My first job out of college was as an Administrative Assistant. It was basically the only job I could get with a liberal arts BA. The job was pretty demanding and fun for a while. But once I learned all the ropes and was reduced to tears by my Miranda Priestley-like boss, I started hating the position. I didn't mind making coffee or answering phones. It was the stupid power and cache attached to those tasks. No one in the office wanted to answer the phone. If I was in the bathroom, my boss would call for me to answer the phone. It was like touching the receiver gave you a disease. I bit my tongue and remained stoicly quiet when my boss insulted my family and when a board member made jokes about my salary. Once I quit, I decided that it wasn't the admin position that was toxic, it was the collection of personalities in that office. So, I got another admin position.

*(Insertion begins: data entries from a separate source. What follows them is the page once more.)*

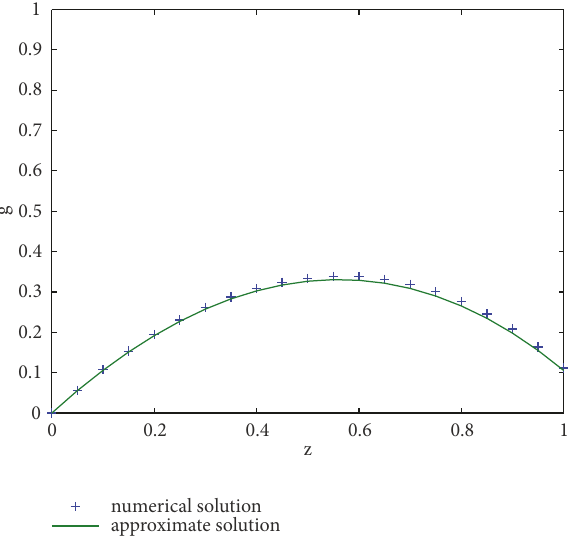
Figure 5: Flux distribution for 𝛼 = 1.0 , 𝑛 = 1.0 , 𝑘(𝑧) = 𝑧 , ℎ(𝑧) = 1 − 𝑧, (1 − 𝑧) 2 , (1 − 𝑧) 3 .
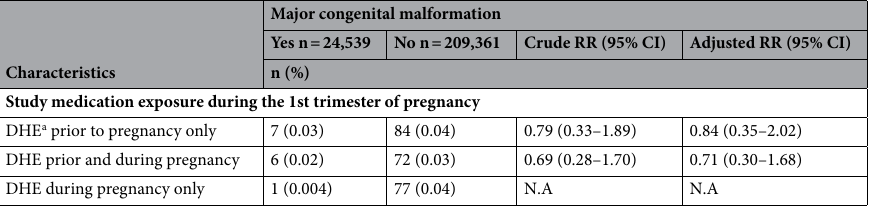
Table 9. Association between DHE exposure before or during the 1st trimester and the risk of major congenital malformations by categories of DHE exposure. Adjusted for all variables included in Table 4. a Dihydroergotamine.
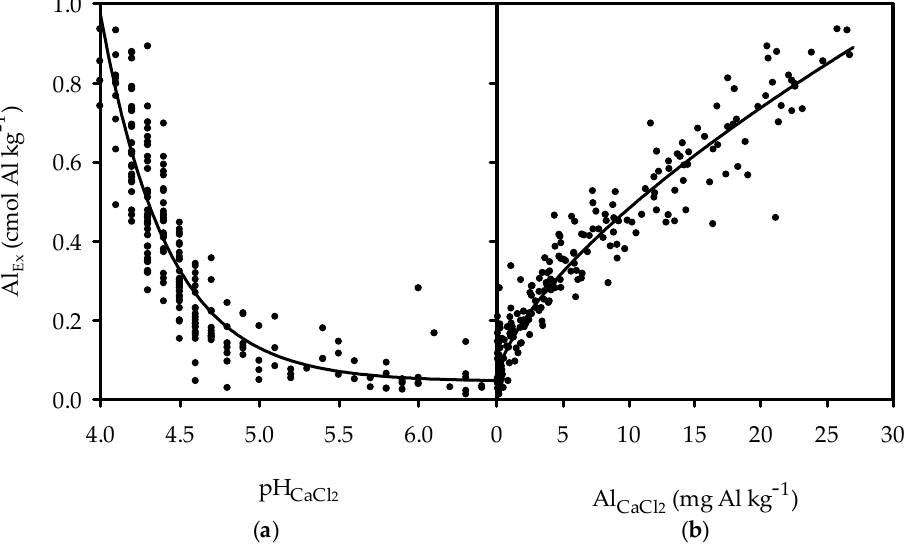
Figure 4. ( a ) Relationship between pH CaCl 2 and Al Ex : Al Ex = 0.04 + (13,648 × exp( − 2.40 × pH CaCl 2 ), r 2 = 0.82; and ( b ) Al CaCl 2 and Al Ex , Al Ex = 0.05 + (0.093 × (Al CaCl 2 0.668 ), r 2 = 0.93.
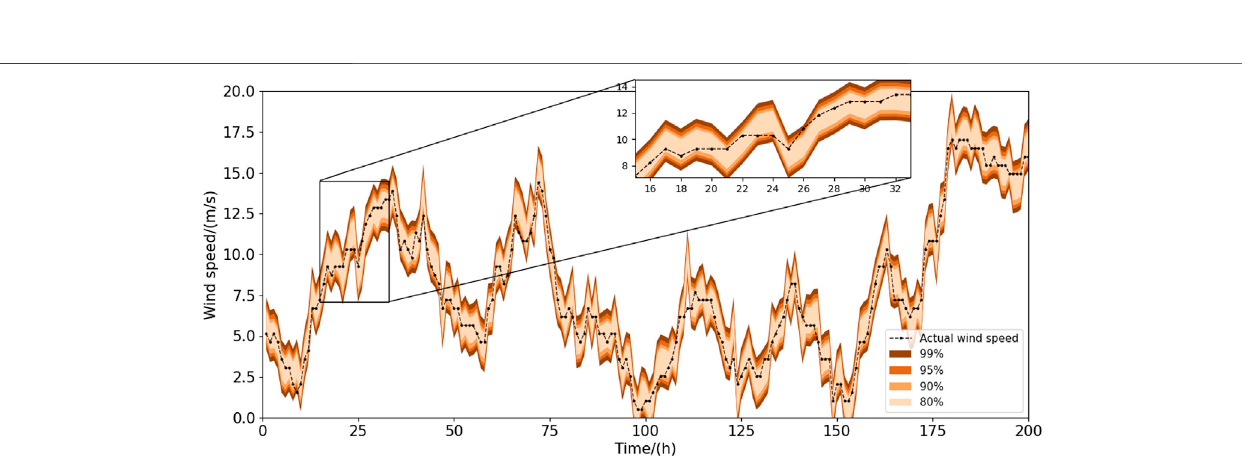
FIGURE 13 | Interval prediction of different con fi dence within autumn.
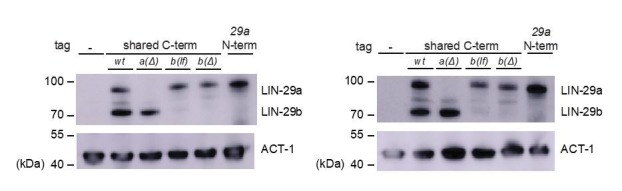
Replicate Western blot experiments.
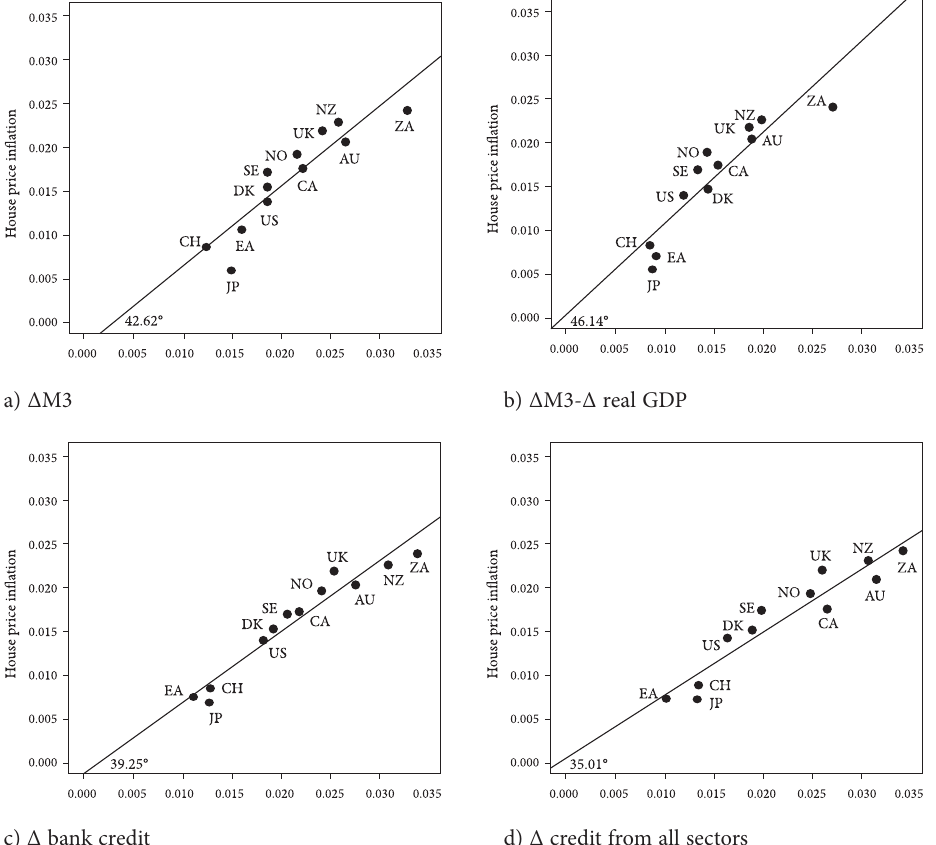
Figure 1. Average quarterly money/credit growth versus house price inflation from 1Q 1970 to 4Q 2016 (source:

Guess what? It is the administrative assistant position that is toxic to me. I hate being treated like a servant or a brainless helper. Spending 8 hours a day typing and copying just isn't for me. I can feel my brain atrophying. When the opportunity to learn to do something new is dangled in front of me, I go crazy trying to be the best and fastest. Because in my mind, if I screw up more demanding tasks, I will be pidgeonholed at work as the servant or brainless helper. This is why I have trouble getting along with lifelong Administrative Assistants. They see me as a snob or know-it-all and I look at them as people with no ambition. At least it is mutual disdain.
I know I probably sound elitist and snobby. But if a life of typing, making coffee, answering phones and gossiping, floats your boat and supports your life more power to you! It just ain't for me. I do have to admit since I'm in the midst of a job search, some of those admin jobs pull down a nice salary! But the way I view those ads for an $80K admin, I see the money as a trade for pride. $80K won't stop me from jabbing a pencil in my eye if I'm asked to pick up dry cleaning.
Maybe the issue is that I'm still stuck in the notion that your profession defines who you are? I'm sure business school helped cement that. If I could view jobs as a means to an end that has no impact on who I am, I would be fine as an admin.